Выбрать главу

Быть может, эти сложные обстоятельства литературной биографии явились причиной того, что Щепанский так никогда и не появлялся перед читателем как новичок-дебютант. В польскую литературу он сразу вошел как зрелый и своеобразный мастер с богатой и хорошо разработанной палитрой красок. Он писал о пережитом, о том, через что прошел он сам вместе с большинством своих читателей. И, продолжая возвращаться к одному и тому же кругу тем и переживаний, он всякий раз находил иную точку зрения, и потому иным становилось его отношение к героям. Он был патетичен в «Польской осени», ироничен в «Штанах Одиссея»; в «Мотыльке» он повел своего читателя в мир, полный лирических воспоминаний об открытиях, которые совершал в нем ребенок, потом подросток и, наконец, юноша, ввергнутый в жестокую бурю войны и подхваченный ее опаляющим ветром.

Одиннадцать глав романа — это одиннадцать воспоминаний, одиннадцать открытий, и каждое из них приносит новому Колумбу разочарование, сталкивая его с неясной угрозой, с новыми проявлениями затаенной враждебности, со внезапно возникающей тайной смерти, которая так и остается нераскрытой, даже и тогда, когда война делает смерть событием самым обыденным, и герой книги — сам «Колумб» — вынужден идти на предумышленное убийство человека по слепой случайности доставшегося ему жребия.

Щепанского никогда не увлекала литературная мода. Он избегает нарочитых построений, чурается всяческих формальных изысков. Его проза реалистична, его стиль стремится к лаконизму, язык сочен, обогащен диалектизмами народной речи; в ранних повестях и рассказах забота о том, чтобы с фонетической точностью передать доподлинный говор крестьян, одолевает его с силой, вызывающей в памяти такие русские аналогии, как «Партизанские повести» молодого Всеволода Иванова с ворвавшейся в них свежестью сибирской чалдонской речи пли «Россия, кровью умытая» Артема Веселого, где стихия революции привольной речью «братишек» взорвала привычный литературный язык. Это стремление к точной передаче слышимой речи не влечет за собой никакого разрушения традиционной литературной формы. Как только герой уступает место автору, тот сразу приводит все в порядок и продолжает свой обстоятельный, неторопливый, полный точных наблюдений и склонный к тщательному анализу рассказ. Именно память на живые детали и умение вдумчиво их анализировать во всей совокупности составляют наиболее сильную сторону таланта Щепанского.
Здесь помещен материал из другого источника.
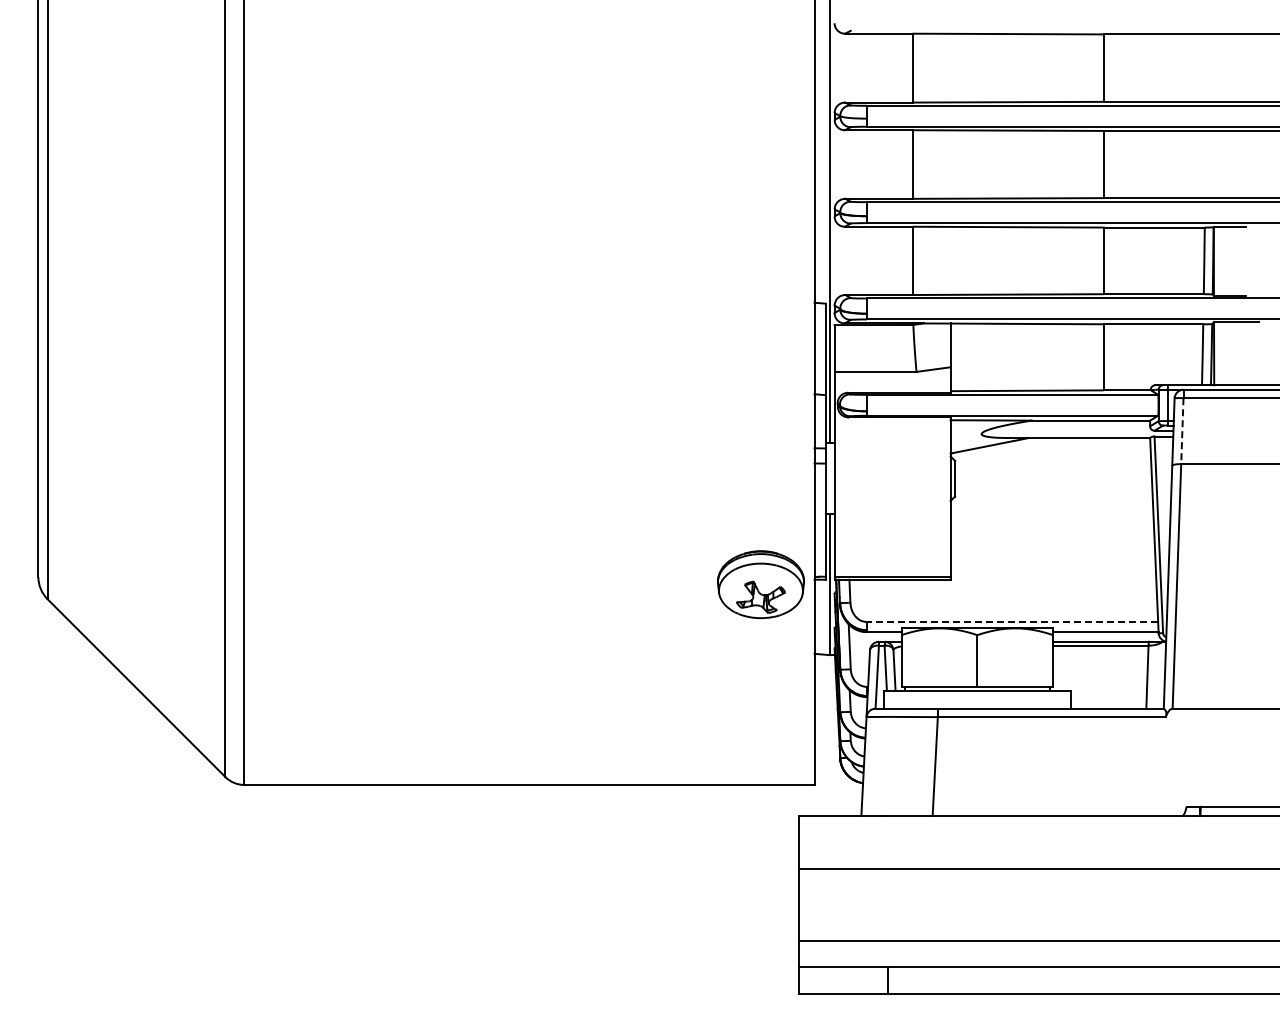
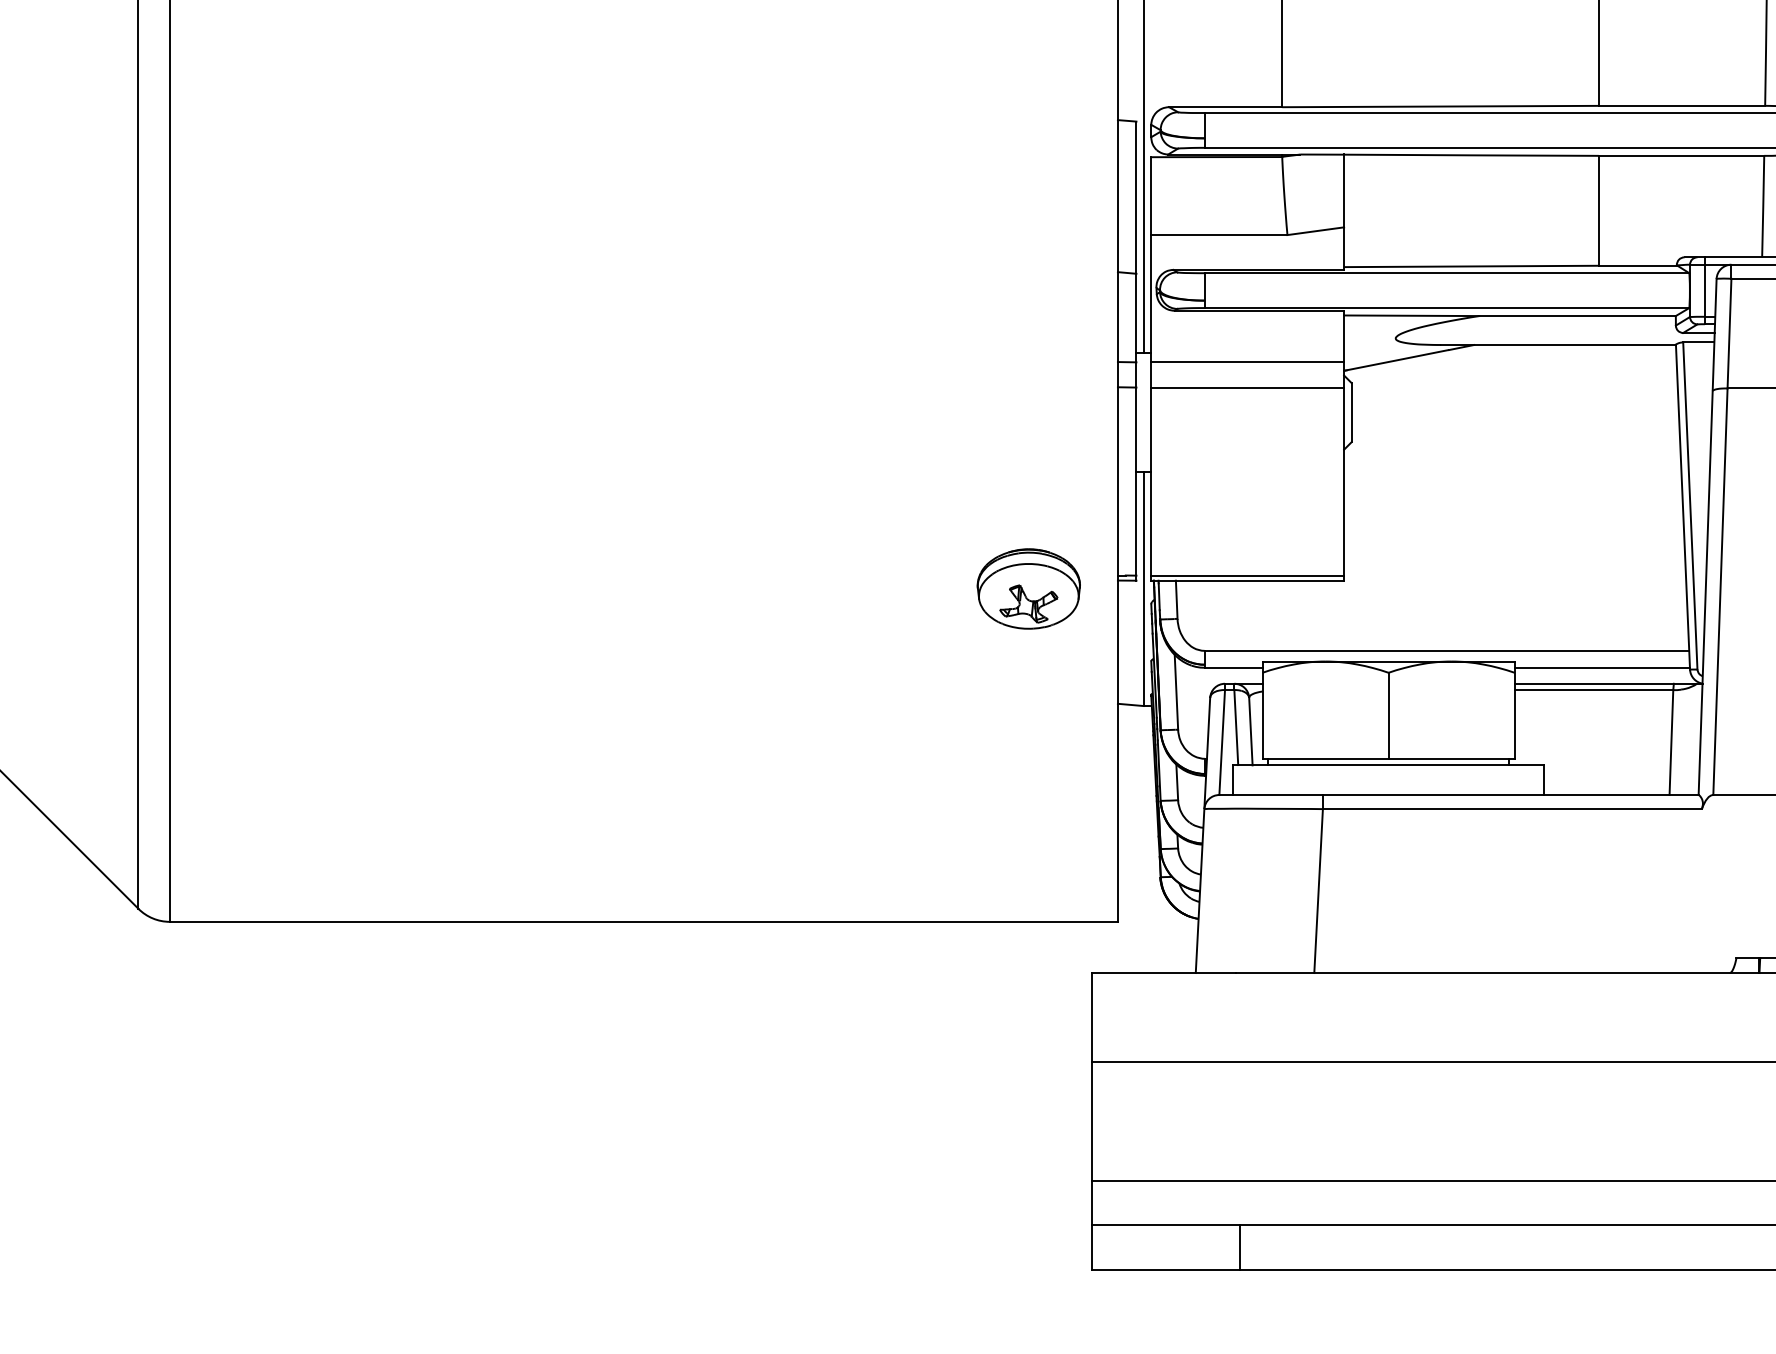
line: (1182, 431) -> (1729, 334), dashed -> solid
line: (892, 448) -> (1247, 362), added
line: (892, 463) -> (1247, 387), added
part: (760, 584) -> (1028, 588), size x0.71
line: (1012, 621) -> (1447, 650), dashed -> solid

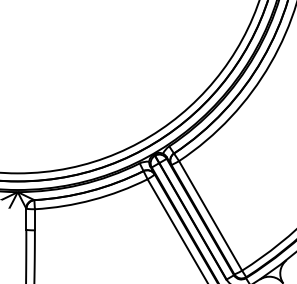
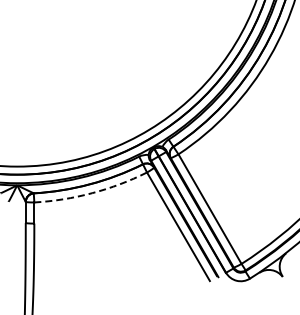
arc: (93, 200) -> (92, 193), solid -> dashed

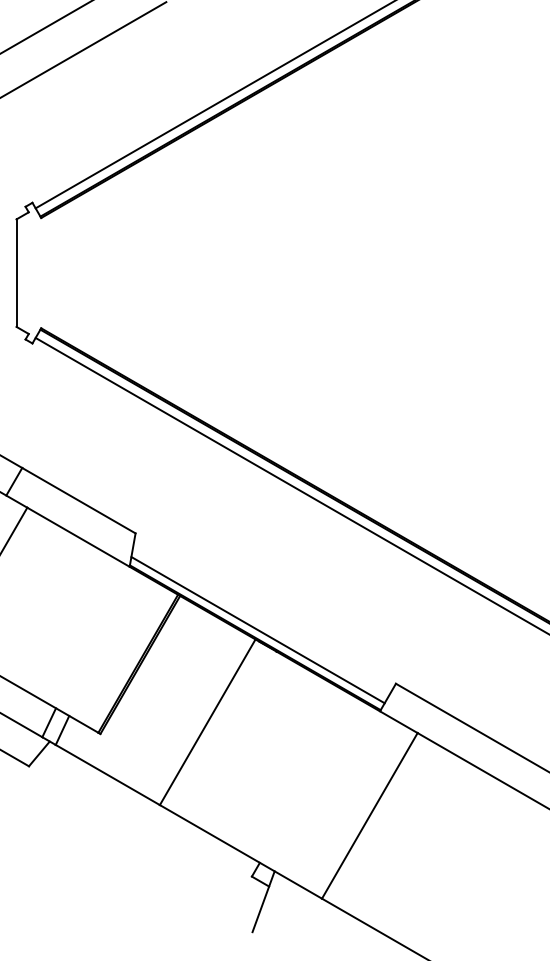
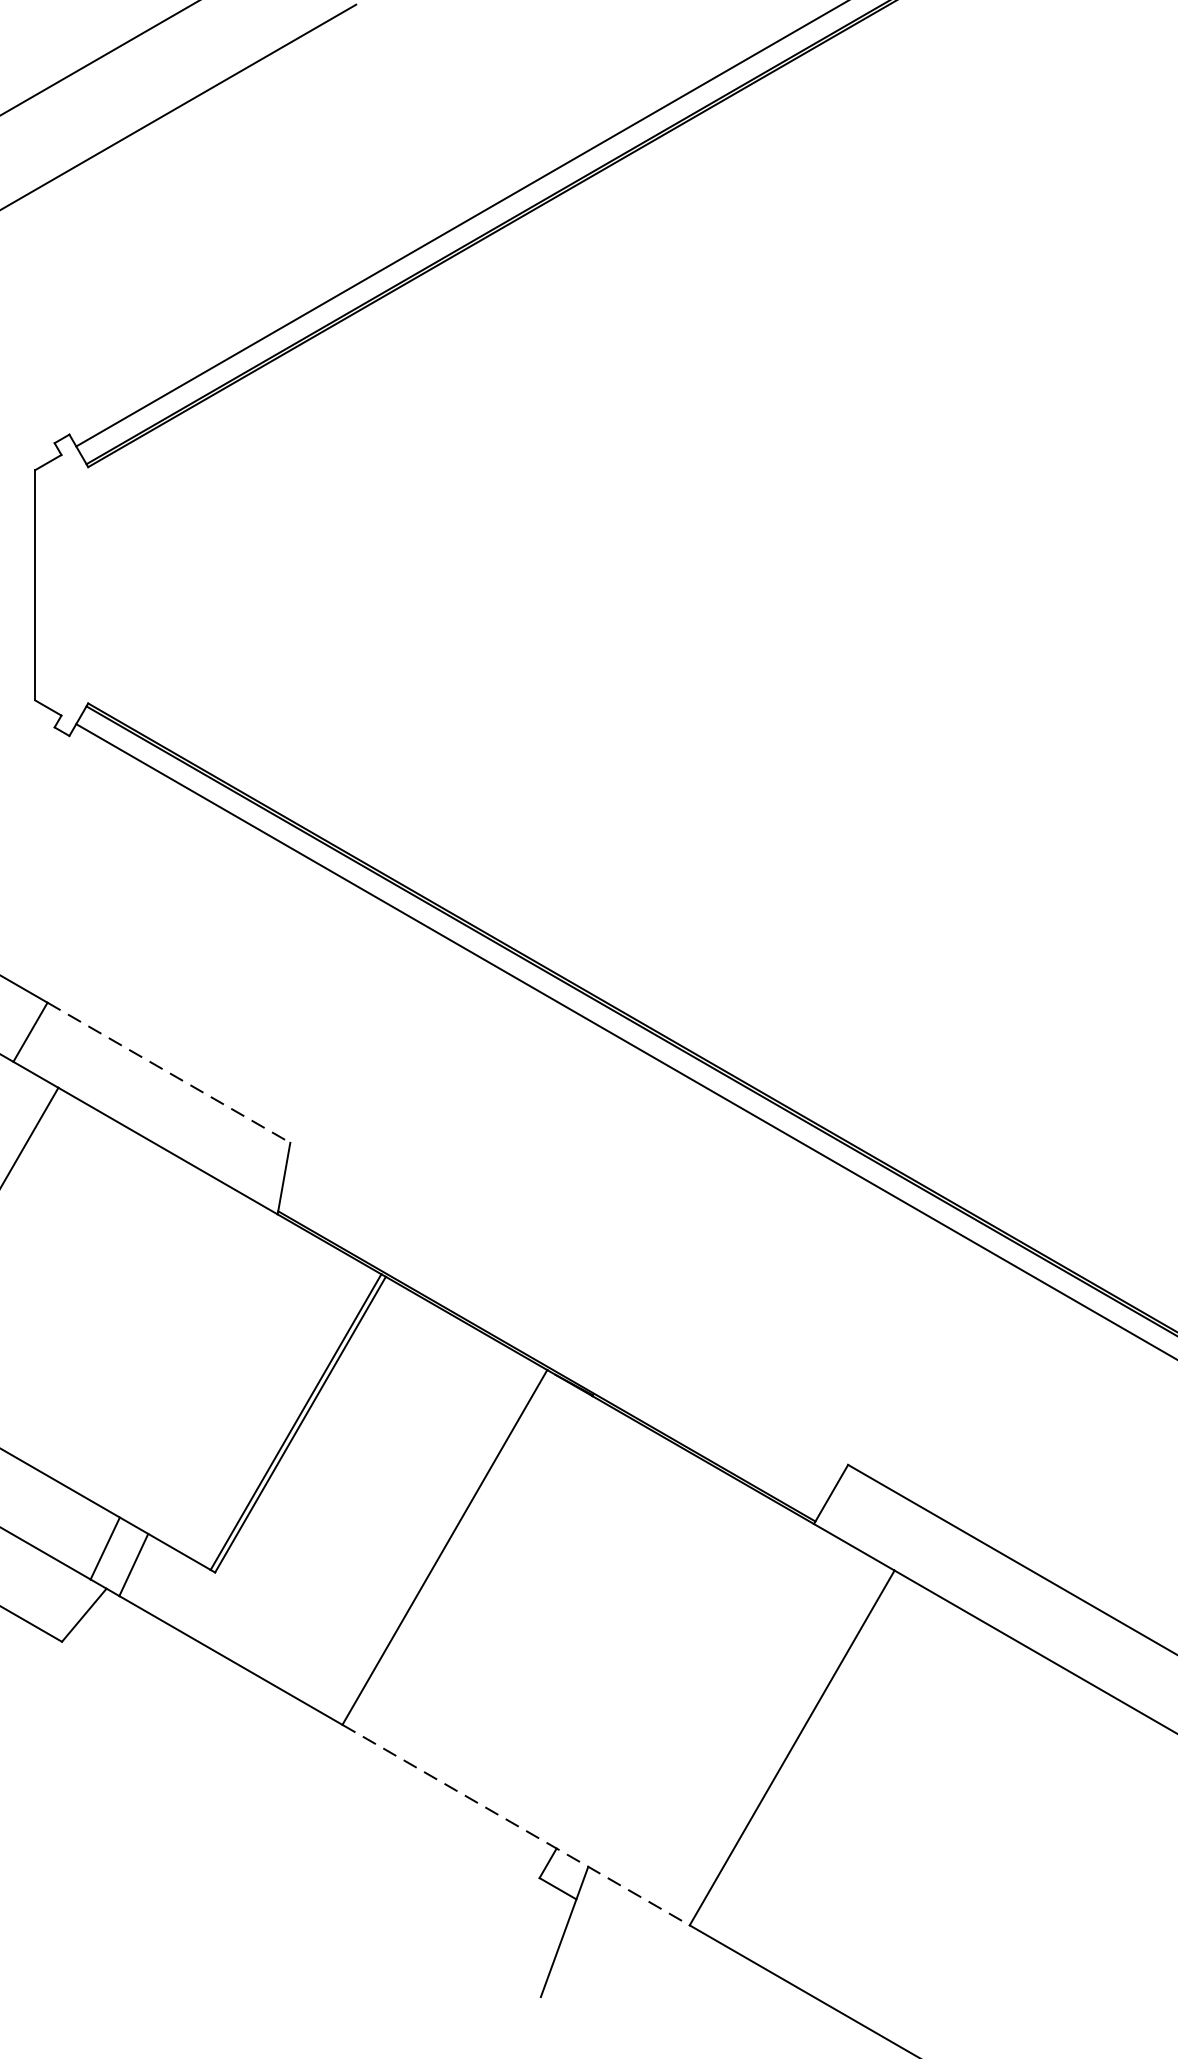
line: (79, 500) -> (170, 1072), solid -> dashed
line: (257, 630) -> (551, 1350), removed
line: (240, 851) -> (515, 1824), solid -> dashed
Давно, вскоре после выхода первых своих книг, Ян Юзеф Щепанский обронил о себе фразу, как бы винясь перед критиками и опережая упрек, который ожидал он от них услышать. Он писал, что герои его недостаточно положительны, а их поступки слишком мало годятся для примера. Смысл признания был таков: что поделаешь, пишу о тех, с кем сталкивала меня жизнь, и изображаю их такими, какими видел…

Но ни сам Щепанский, ни критики, которые говорили о его книгах, не сказали о главной примете героев этих книг: в каких бы сложных (и чаще всего трагических) обстоятельствах ни являлись они перед читателем, они заставляют ощутить, что рождены все они для иной жизни, для иных дел, что обладают они человеческим талантом, погибающим втуне в силу различных неблагоприятных и от них не зависящих обстоятельств, и что они — в преимущественном своем большинстве — по природе добры, а не злы. И если они вынуждены разрушать и убивать, то это происходит не по присущим им склонностям, но вопреки им.

Одна из излюбленных Щепанским ситуаций, дающая возможность для таких именно размышлений, появляется уже в рассказе «Конец легенды», принадлежащем к числу самых ранних вещей Щепанского, но опубликованном лишь в 1956 году в сборнике «Сапоги».

Начало рассказа приводит читателя в вокзальную толпу времен оккупации. Из толпы — как бы кинематографическим приемом, крупным планом — выхватывается один человек. У него нет имени, только кличка, и кличка эта Серый. «Действительность оборвалась для него на последнем ночном постое… Называли там друг друга именами животных, деревьев и птиц, поминали в разговорах названия глухих лесных нор и мельниц, неведомых картам ручьев и болот, причем все эти названия были полны для каждого живым, почти одушевленным содержанием». Серый — партизан, который впервые за все время войны соприкасается с давно покинутым миром, и самым большим потрясением для него оказывается то, что мир этот почти не переменился, «что он увидал его таким же, каким был им покинут». Тут наступает и второе потрясение: Серый начинает сопоставлять со вновь обретенным миром самого себя и убеждается в том, насколько переменился он сам.